PROBLEM TO WORK ON:
The answer is to be an exact copy of the lines below running from the line with "Finalment, el director" down to the line with "Anbefal til en ven", both ends included, and nothing more.

MATERIAL SUPPLIED:
┌──

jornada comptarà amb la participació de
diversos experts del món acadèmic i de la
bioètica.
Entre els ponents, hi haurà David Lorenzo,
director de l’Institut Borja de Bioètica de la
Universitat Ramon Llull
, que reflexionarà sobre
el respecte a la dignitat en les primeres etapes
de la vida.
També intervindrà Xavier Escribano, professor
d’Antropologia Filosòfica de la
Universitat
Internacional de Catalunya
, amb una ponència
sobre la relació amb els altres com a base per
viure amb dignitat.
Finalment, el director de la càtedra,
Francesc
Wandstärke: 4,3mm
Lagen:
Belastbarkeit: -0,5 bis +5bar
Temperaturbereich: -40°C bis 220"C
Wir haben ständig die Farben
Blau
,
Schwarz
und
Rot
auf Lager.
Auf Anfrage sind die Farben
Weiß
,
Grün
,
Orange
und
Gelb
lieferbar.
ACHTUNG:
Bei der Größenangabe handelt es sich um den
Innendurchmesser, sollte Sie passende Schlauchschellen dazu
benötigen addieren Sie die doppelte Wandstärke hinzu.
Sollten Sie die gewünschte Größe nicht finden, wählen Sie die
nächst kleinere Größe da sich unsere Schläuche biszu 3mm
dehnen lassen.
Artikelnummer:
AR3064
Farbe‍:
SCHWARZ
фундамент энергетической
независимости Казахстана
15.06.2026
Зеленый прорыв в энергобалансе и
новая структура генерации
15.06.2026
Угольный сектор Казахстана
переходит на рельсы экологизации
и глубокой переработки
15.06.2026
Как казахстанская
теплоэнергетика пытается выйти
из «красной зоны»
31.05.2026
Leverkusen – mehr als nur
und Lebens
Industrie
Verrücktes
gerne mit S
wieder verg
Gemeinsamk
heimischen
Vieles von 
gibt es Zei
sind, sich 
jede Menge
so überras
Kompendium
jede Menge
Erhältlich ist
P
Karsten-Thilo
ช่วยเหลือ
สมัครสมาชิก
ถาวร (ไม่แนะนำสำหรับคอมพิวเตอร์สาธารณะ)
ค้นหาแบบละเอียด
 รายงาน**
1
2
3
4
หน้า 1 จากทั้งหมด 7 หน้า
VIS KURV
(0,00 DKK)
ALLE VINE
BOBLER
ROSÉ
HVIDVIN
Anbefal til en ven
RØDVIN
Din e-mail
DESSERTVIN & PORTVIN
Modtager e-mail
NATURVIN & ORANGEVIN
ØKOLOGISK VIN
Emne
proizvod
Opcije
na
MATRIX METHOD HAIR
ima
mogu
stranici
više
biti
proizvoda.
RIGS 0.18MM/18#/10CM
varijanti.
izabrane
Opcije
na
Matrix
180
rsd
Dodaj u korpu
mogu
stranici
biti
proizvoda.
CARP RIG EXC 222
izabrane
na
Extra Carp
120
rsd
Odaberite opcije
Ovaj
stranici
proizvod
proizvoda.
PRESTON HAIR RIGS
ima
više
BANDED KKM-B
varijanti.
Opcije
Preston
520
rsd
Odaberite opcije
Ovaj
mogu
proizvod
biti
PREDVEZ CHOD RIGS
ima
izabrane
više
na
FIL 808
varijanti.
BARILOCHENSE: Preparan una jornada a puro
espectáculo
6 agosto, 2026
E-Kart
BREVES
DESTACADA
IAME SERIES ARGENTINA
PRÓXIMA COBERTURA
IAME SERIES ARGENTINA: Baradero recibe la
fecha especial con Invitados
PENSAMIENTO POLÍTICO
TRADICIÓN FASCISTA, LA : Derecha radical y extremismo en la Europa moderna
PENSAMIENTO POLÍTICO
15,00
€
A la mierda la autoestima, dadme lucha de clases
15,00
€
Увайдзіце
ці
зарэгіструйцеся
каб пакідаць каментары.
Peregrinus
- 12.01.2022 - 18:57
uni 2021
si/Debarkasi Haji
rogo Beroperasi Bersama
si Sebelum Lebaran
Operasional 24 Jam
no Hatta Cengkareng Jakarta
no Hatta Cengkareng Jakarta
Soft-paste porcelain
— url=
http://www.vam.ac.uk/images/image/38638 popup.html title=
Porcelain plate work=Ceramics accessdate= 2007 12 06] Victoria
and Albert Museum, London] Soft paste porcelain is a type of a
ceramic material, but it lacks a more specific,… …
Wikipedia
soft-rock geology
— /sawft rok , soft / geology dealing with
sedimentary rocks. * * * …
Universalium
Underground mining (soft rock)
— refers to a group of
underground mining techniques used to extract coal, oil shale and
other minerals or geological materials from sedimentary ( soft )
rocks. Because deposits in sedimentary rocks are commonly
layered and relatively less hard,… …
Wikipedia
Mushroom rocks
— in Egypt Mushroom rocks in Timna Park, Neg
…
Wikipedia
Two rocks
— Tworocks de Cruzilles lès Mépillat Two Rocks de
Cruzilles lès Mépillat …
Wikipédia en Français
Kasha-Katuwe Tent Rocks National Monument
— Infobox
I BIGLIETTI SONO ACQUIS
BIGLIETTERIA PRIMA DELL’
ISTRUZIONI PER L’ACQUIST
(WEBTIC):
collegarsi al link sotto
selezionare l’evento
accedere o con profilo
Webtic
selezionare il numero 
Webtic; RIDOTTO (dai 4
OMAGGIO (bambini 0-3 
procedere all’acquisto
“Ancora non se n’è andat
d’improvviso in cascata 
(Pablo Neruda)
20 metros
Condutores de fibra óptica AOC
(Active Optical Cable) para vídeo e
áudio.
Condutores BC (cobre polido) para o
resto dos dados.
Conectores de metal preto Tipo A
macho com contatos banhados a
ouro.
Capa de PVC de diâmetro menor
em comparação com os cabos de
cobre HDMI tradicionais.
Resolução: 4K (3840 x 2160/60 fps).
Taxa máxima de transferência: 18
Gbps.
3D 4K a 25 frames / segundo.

└──

PROBLEM SOLUTION:
Finalment, el director de la càtedra,
Francesc
Wandstärke: 4,3mm
Lagen:
Belastbarkeit: -0,5 bis +5bar
Temperaturbereich: -40°C bis 220"C
Wir haben ständig die Farben
Blau
,
Schwarz
und
Rot
auf Lager.
Auf Anfrage sind die Farben
Weiß
,
Grün
,
Orange
und
Gelb
lieferbar.
ACHTUNG:
Bei der Größenangabe handelt es sich um den
Innendurchmesser, sollte Sie passende Schlauchschellen dazu
benötigen addieren Sie die doppelte Wandstärke hinzu.
Sollten Sie die gewünschte Größe nicht finden, wählen Sie die
nächst kleinere Größe da sich unsere Schläuche biszu 3mm
dehnen lassen.
Artikelnummer:
AR3064
Farbe‍:
SCHWARZ
фундамент энергетической
независимости Казахстана
15.06.2026
Зеленый прорыв в энергобалансе и
новая структура генерации
15.06.2026
Угольный сектор Казахстана
переходит на рельсы экологизации
и глубокой переработки
15.06.2026
Как казахстанская
теплоэнергетика пытается выйти
из «красной зоны»
31.05.2026
Leverkusen – mehr als nur
und Lebens
Industrie
Verrücktes
gerne mit S
wieder verg
Gemeinsamk
heimischen
Vieles von 
gibt es Zei
sind, sich 
jede Menge
so überras
Kompendium
jede Menge
Erhältlich ist
P
Karsten-Thilo
ช่วยเหลือ
สมัครสมาชิก
ถาวร (ไม่แนะนำสำหรับคอมพิวเตอร์สาธารณะ)
ค้นหาแบบละเอียด
 รายงาน**
1
2
3
4
หน้า 1 จากทั้งหมด 7 หน้า
VIS KURV
(0,00 DKK)
ALLE VINE
BOBLER
ROSÉ
HVIDVIN
Anbefal til en ven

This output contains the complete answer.